LACHESIS, après avoir mis la main dans les vases du caprice et dans les vases de l'esprit et de la beauté. Cette princesse, je vous assure, sera bien difficile à servir.

ATROPOS. De la fille d'un empereur, daignerez-vous descendre à deux enfants du commun?

CLOTHO. Hé pourquoi non? Est-ce que tous les hommes ne sont pas égaux pour nous?

LACHESIS. Sans doute. A mesure qu'ils naissent, nous devons sans distinction filer leurs aventures.

ATROPOS. Nous sommes encore à la Chine. Une brodeuse de l'île d'Emouy vient d'enfanter deux garçons à la fois. Leur père, qui vit dans l'indigence, se voyant hors d'état de les bien élever, s'attendrit sur leur misère, et, poussé par une cruelle compassion, il est tenté de les aller noyer dans la mer.

CLOTHO. C'est qu'il croit à la métempsychose, et qu'il espère qu'à la première transmigration les âmes de ses enfants animeront des corps plus heureux.

LACHESIS. Arrachons ces jumeaux à la barbare pitié de leur père.

ATROPOS. Volontiers; faisons-les adopter, l'un, par un officier du mandarin qui connaît des affaires civiles dans la province; l'autre, par un marchand de soie crue, lequel, ne pouvant avoir d'enfants ni de sa femme, ni de ses concubines, aura recours à cette adoption, dans la vue d'avoir, après sa mort, un fils qui vaque aux sacrifices domestiques, et brûle de petits morceaux de papier doré devant les âmes de leurs aïeux.

CLOTHO. J'admire la pieuse tendresse de ces bons Chinois pour leurs ancêtres: ils ont beau croire la mortalité de l'âme ou la métempsychose, cela ne les empêche pas d'aller toujours leur train, et de s'imaginer que les esprits de leurs défunts parents voltigent autour des tablettes où leurs noms sont gravés en lettres d'or.

LACHESIS. Rien ne prouve mieux le pouvoir que la coutume a sur les hommes.

ATROPOS. Que deviendront nos jumeaux adoptés?

CLOTHO. Celui que l'officier du mandarin aura fait son héritier s'adonnera de tout son cœur aux sciences, et son père adoptif aura la satisfaction de le voir parvenir au degré glorieux de licencié.
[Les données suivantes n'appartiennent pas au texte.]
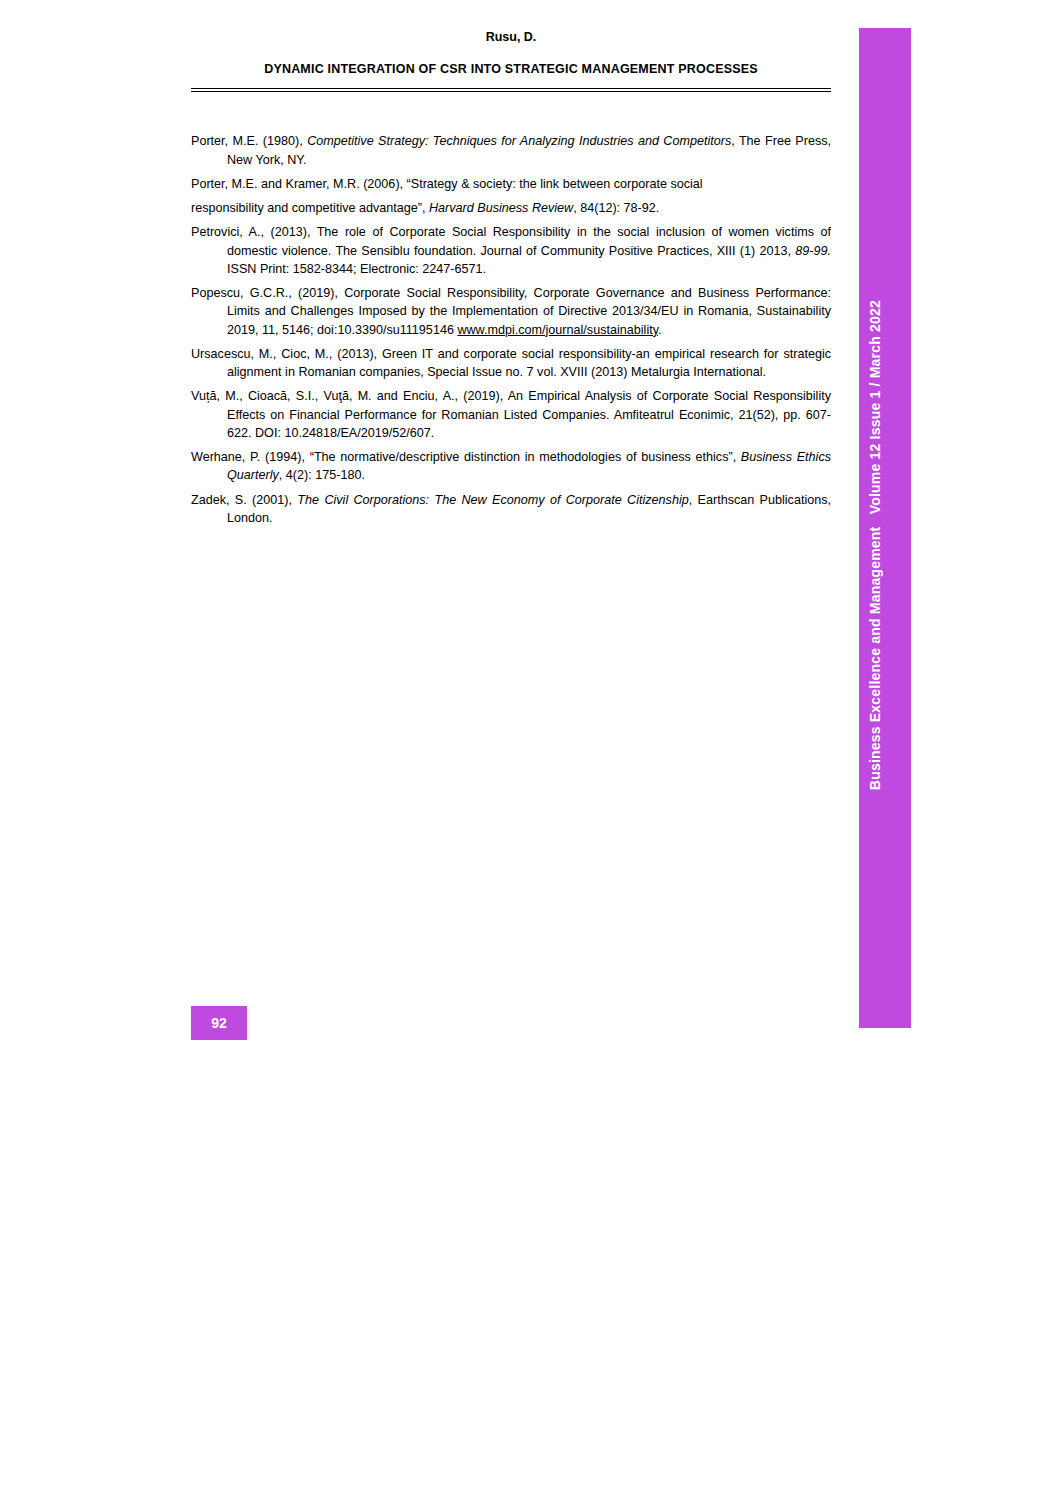Business Excellence and Management Volume 12 Issue 1 / March 2022
Rusu, D.
DYNAMIC INTEGRATION OF CSR INTO STRATEGIC MANAGEMENT PROCESSES
Porter, M.E. (1980), Competitive Strategy: Techniques for Analyzing Industries and Competitors, The Free Press, New York, NY.
Porter, M.E. and Kramer, M.R. (2006), “Strategy & society: the link between corporate social
responsibility and competitive advantage”, Harvard Business Review, 84(12): 78-92.
Petrovici, A., (2013), The role of Corporate Social Responsibility in the social inclusion of women victims of domestic violence. The Sensiblu foundation. Journal of Community Positive Practices, XIII (1) 2013, 89-99. ISSN Print: 1582-8344; Electronic: 2247-6571.
Popescu, G.C.R., (2019), Corporate Social Responsibility, Corporate Governance and Business Performance: Limits and Challenges Imposed by the Implementation of Directive 2013/34/EU in Romania, Sustainability 2019, 11, 5146; doi:10.3390/su11195146 www.mdpi.com/journal/sustainability.
Ursacescu, M., Cioc, M., (2013), Green IT and corporate social responsibility-an empirical research for strategic alignment in Romanian companies, Special Issue no. 7 vol. XVIII (2013) Metalurgia International.
Vuță, M., Cioacă, S.I., Vuţă, M. and Enciu, A., (2019), An Empirical Analysis of Corporate Social Responsibility Effects on Financial Performance for Romanian Listed Companies. Amfiteatrul Econimic, 21(52), pp. 607-622. DOI: 10.24818/EA/2019/52/607.
Werhane, P. (1994), “The normative/descriptive distinction in methodologies of business ethics”, Business Ethics Quarterly, 4(2): 175-180.
Zadek, S. (2001), The Civil Corporations: The New Economy of Corporate Citizenship, Earthscan Publications, London.
92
LACHESIS, après avoir trempé les doigts dans les vases des sciences. Trois ans après, notre petit brodeur obtiendra une place honorable dans le collége des docteurs qui écrivent les annales de l'empire chinois, et sont chargés du soin de recueillir les lois, tant anciennes que modernes.

CLOTHO. Dans la suite il sera tiré de ce collége: il deviendra précepteur du prince aîné de la Chine, et le reste de sa vie ne sera qu'un enchaînement d'honneurs et de plaisirs.

ATROPOS. Comme il nous a pris fantaisie de faire un sujet vertueux et fortuné de cet enfant, faisons aussi par caprice un fripon et un malheureux de son frère. C'est ce que nous faisons tous les jours.

LACHESIS. Vous me prévenez.

CLOTHO. C'est ce que j'allais vous proposer.

ATROPOS, souriant. Dans la disposition où nous sommes toutes trois, nous allons faire un aimable garçon... Allons, Lachesis, mettez d'abord la main dans tous les vases des vices. Il s'agit ici de former un mortel qui soit capable de tout.

LACHESIS, après avoir trempé les doigts dans plusieurs vases. Vous pouvez, mes sœurs, ordonner présentement de ce garçon tout ce qu'il vous plaira: je vous proteste que je viens de lui donner les dispositions nécessaires à bien jouer dans le monde les personnages que vous voudrez.

CLOTHO. Ces bonnes semences qu'il reçoit de votre main bienfaisante vont germer à vue d'œil: il fera mille espiégleries dans son enfance. Le marchand de soie crue, après avoir en vain mis en usage tous les châtiments pour le corriger, l'abandonnera. Le jeune homme, suivant ses mauvaises inclinations, tombera bientôt entre les mains de la justice, qui se contentera de le punir, pour la première fois, en lui faisant appliquer sur les fesses cinquante coups de canne de bois de bambou, ce qui ne le rendra pas plus sage. Il se fera condamner aux galères pour trois ans; après quoi il ira se présenter aux bonzes de la pagode qui est auprès de la ville de Fo-cheu. Ils le recevront gracieusement, et lui permettront d'aspirer à l'honneur d'être de leur secte.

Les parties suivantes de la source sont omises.